[Source data]
———

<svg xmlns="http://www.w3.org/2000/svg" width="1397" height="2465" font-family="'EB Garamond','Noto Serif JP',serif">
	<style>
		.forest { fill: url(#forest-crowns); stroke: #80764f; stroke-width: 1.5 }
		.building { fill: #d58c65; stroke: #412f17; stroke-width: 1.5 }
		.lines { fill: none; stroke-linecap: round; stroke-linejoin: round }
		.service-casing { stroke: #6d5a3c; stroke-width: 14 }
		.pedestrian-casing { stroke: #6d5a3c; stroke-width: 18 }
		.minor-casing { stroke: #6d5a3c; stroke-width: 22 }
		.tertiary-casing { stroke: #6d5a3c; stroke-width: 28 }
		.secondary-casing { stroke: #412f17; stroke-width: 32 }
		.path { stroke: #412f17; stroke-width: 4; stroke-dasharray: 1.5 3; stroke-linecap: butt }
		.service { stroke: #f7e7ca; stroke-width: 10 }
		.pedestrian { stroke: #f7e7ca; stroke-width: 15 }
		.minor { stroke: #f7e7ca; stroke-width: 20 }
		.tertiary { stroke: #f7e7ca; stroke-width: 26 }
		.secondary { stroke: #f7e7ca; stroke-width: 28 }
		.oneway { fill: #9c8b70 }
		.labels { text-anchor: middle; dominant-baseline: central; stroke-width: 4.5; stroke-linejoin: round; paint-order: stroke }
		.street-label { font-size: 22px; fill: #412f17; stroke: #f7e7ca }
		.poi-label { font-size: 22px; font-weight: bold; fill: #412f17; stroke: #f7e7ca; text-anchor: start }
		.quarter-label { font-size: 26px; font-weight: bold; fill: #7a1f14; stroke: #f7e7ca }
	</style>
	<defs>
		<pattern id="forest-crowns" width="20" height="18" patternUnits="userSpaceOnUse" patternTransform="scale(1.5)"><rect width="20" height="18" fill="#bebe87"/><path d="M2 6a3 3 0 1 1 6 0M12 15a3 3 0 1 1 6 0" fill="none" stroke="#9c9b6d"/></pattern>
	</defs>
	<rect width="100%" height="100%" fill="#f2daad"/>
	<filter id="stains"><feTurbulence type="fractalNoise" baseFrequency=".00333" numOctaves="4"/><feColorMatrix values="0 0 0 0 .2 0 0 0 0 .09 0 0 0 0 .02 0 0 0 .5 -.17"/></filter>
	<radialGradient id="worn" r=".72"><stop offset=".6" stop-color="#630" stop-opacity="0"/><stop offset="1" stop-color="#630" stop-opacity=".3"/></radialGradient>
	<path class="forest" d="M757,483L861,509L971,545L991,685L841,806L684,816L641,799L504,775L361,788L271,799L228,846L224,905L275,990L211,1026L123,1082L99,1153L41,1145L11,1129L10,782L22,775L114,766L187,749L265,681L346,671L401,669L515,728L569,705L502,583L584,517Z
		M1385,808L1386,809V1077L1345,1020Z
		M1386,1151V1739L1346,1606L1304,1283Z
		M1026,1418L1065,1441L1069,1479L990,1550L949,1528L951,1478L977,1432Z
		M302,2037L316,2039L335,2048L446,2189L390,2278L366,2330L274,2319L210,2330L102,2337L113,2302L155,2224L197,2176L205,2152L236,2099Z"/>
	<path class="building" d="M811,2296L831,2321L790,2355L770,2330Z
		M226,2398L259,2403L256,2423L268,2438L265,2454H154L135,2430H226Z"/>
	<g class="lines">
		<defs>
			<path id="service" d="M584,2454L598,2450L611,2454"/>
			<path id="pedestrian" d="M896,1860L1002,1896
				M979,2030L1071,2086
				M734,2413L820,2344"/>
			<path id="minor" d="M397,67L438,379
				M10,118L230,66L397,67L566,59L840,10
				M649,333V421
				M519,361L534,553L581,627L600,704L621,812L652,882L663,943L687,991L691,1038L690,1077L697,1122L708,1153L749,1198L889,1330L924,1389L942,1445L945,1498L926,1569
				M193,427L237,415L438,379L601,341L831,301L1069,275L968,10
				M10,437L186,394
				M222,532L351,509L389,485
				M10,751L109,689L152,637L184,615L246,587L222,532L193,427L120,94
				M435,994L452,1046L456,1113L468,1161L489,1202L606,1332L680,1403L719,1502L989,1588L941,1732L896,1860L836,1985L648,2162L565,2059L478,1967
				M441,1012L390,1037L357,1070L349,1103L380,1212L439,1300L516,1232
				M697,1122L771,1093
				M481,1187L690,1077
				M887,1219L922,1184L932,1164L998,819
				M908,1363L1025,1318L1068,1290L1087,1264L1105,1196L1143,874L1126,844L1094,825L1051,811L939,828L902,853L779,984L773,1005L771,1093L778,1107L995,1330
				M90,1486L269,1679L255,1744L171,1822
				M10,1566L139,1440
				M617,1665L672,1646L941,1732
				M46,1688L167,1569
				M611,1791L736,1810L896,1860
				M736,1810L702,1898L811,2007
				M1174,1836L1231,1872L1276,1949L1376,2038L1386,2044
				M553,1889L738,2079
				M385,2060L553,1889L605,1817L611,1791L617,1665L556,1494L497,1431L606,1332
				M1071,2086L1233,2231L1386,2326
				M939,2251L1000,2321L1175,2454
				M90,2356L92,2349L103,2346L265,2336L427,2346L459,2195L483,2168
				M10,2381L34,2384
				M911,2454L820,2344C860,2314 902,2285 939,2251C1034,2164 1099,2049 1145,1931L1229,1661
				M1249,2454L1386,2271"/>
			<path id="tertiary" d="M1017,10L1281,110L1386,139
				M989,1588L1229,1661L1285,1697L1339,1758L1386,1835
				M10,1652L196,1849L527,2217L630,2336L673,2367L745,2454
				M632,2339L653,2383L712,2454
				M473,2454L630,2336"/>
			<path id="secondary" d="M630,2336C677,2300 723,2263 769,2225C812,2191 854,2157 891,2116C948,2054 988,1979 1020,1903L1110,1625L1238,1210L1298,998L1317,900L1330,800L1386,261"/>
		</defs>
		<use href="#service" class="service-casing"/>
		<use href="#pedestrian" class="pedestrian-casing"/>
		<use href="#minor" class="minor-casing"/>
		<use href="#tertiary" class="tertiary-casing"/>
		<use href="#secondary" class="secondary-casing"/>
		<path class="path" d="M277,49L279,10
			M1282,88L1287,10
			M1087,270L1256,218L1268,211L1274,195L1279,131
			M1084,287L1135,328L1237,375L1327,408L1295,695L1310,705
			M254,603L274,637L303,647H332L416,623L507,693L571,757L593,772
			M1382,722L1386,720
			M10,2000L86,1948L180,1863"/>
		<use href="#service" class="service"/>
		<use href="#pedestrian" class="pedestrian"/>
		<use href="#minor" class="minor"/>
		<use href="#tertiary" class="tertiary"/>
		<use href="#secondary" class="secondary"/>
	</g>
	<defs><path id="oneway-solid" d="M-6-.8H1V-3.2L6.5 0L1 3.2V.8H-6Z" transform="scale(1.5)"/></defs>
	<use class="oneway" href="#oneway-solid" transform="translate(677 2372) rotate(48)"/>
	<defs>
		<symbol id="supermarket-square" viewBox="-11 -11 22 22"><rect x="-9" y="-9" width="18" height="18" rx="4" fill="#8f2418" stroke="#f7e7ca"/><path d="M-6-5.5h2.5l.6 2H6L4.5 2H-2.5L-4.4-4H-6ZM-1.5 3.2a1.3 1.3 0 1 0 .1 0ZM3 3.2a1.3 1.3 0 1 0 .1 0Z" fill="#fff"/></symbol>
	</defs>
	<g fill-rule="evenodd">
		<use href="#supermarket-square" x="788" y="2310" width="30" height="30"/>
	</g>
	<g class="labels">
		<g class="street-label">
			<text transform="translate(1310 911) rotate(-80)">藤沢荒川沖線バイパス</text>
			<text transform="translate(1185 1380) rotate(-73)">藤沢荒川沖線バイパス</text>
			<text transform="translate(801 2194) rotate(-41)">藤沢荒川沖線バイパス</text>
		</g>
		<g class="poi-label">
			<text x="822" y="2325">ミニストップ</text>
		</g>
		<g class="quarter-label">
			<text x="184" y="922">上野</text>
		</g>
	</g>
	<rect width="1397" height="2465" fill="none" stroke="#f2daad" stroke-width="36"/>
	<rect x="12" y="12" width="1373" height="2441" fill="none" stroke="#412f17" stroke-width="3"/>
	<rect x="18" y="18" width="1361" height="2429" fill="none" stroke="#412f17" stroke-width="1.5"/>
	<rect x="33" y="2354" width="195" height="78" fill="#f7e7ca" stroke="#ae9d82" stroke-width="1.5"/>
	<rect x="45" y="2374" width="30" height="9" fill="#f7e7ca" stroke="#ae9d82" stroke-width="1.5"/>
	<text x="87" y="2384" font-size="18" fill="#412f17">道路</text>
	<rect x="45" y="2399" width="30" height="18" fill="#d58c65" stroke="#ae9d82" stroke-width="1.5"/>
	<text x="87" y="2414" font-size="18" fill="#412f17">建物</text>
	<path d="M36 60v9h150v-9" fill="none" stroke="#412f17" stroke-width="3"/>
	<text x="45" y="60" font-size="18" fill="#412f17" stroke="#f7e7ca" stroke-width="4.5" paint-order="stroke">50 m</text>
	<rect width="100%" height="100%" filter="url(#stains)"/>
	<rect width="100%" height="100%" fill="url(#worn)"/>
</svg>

———

Check each line above for the word "linecap", and give only the number of lines that contain it.

**Reply to the exercise:**
2